Ever since young production up-start Oliver Heldens burst onto the scene with his crossover smash ‘Koala‘ on Spinnin’ Deep, the future house sound has rapidly grown to dominate clubs, festivals and radio worldwide – making it the genre du jour 2015.
So on the back of the release of our epic 1.3GB Future House Generation sample pack, we thought we’d touch base with the producer at the controls to get the inside track on the top production techniques behind the distinctive future house sounds.
1. Fifth element
Fifth chords or “power chords” are the key musical motif in future house. This means that the synth and basslines consist of the the root note and the fifth note (five semitones up). An easy way to achieve this to simply tune the second oscillator on your synth of choice five semitones up or alternatively, seven semitones down. Now you can play lines with just one key to get your fifth chord sound. Finally, add some portamento for that sliding hook effect.
2. Stack it
A clever trick to make your synth and basslines sound big and bold is layering. It’s not uncommon to have up to four or more different layers to create a single synth or bassline. Try thinking about the lead or bass sound as jigsaw: all the pieces (high, mid and low frequencies) have to fit together to complete the puzzle. Each layer should add harmonics to the frequency spectrum, whilst paying attention that different layers are not fighting for the same sonic space. Using a spectrum analyser you easily can see any potential frequency overloads or gaps. Use EQs and filters to sculpt and carve out frequency clashes and look to add in a new layer to shore up any frequency holes. With basslines in particular, it’s good practice add a separate sub layer (below 60kHz) to fill up the low-end for a more heavyweight sound. This can be a simple sine wave playing the same notes transposed down one octave from your main riff.
3. Bus processing
Route your your different synth and bass layers to the same mix bus and process them as whole. For the bus processing use multi-band distortion to add some more grit to your sounds as it allows you to process low, mid, high frequencies independently for a more controlled processing. For example, add distortion only to high frequencies to help the sound cut through in the mix whilst leaving the low frequencies intact for a cleaner low-end. For your lead bus processing, mid/side EQ can be very useful. A good trick is to boost high frequencies of the side signal (the stereo information) to make your leads sound even wider.
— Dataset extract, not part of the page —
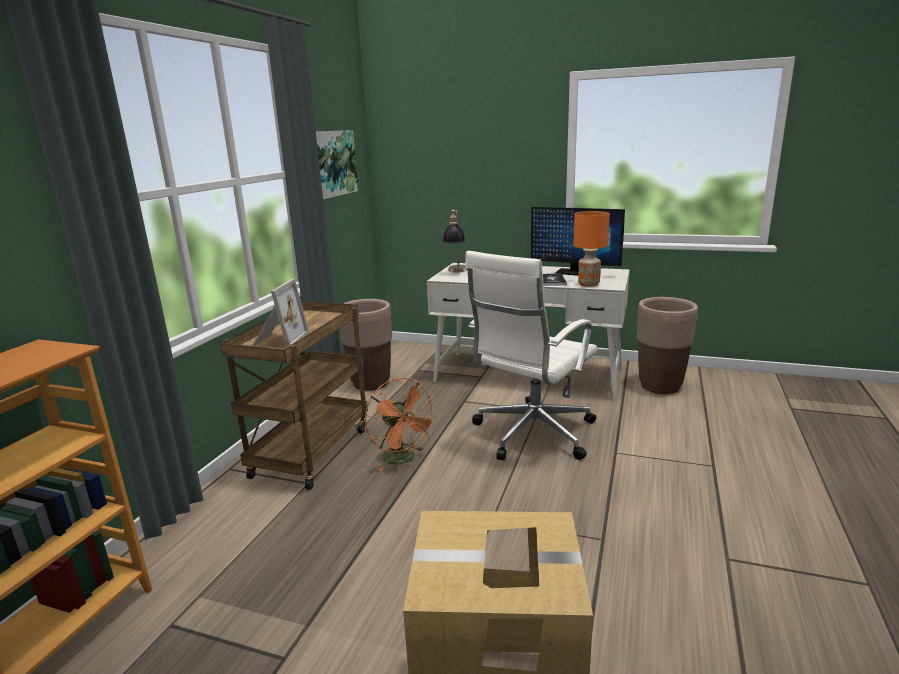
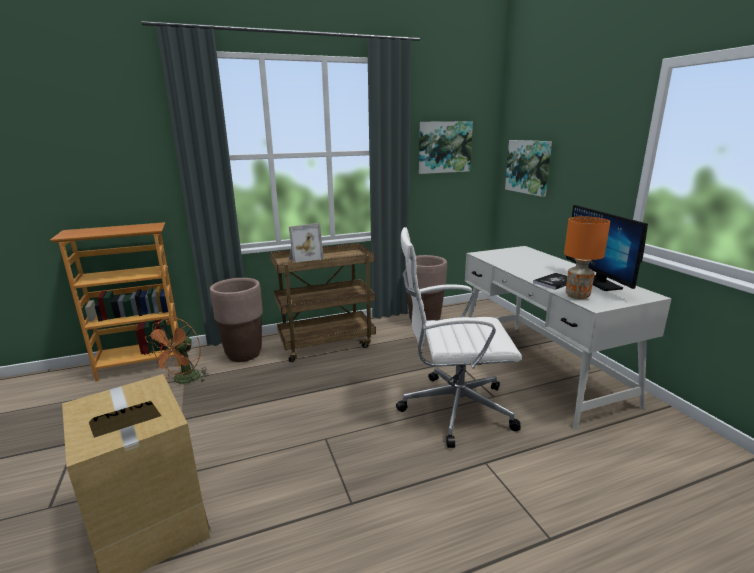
camera: 50 degrees right, 0 degrees up
orange fan [365,378,438,471] -> orange fan moved to [145,317,209,383]
table lamp [443,210,468,273] -> none
brown planter [637,297,698,394] -> brown planter moved to [210,278,263,362]
none -> picture [505,140,552,197]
Conventional music production wisdom says that basslines and reverb do not mix. That’s not the case with future house. Against common practice, future house tracks often have reverb-processed bass lines. The trick here is to only add reverb to specific frequencies in the bassline to ensure it still maintains punch and weight. The low-end of the bassline should be left unprocessed and in mono. If your reverb doesn’t have have low-cut option you can simply use an EQ to cut out the low frequencies.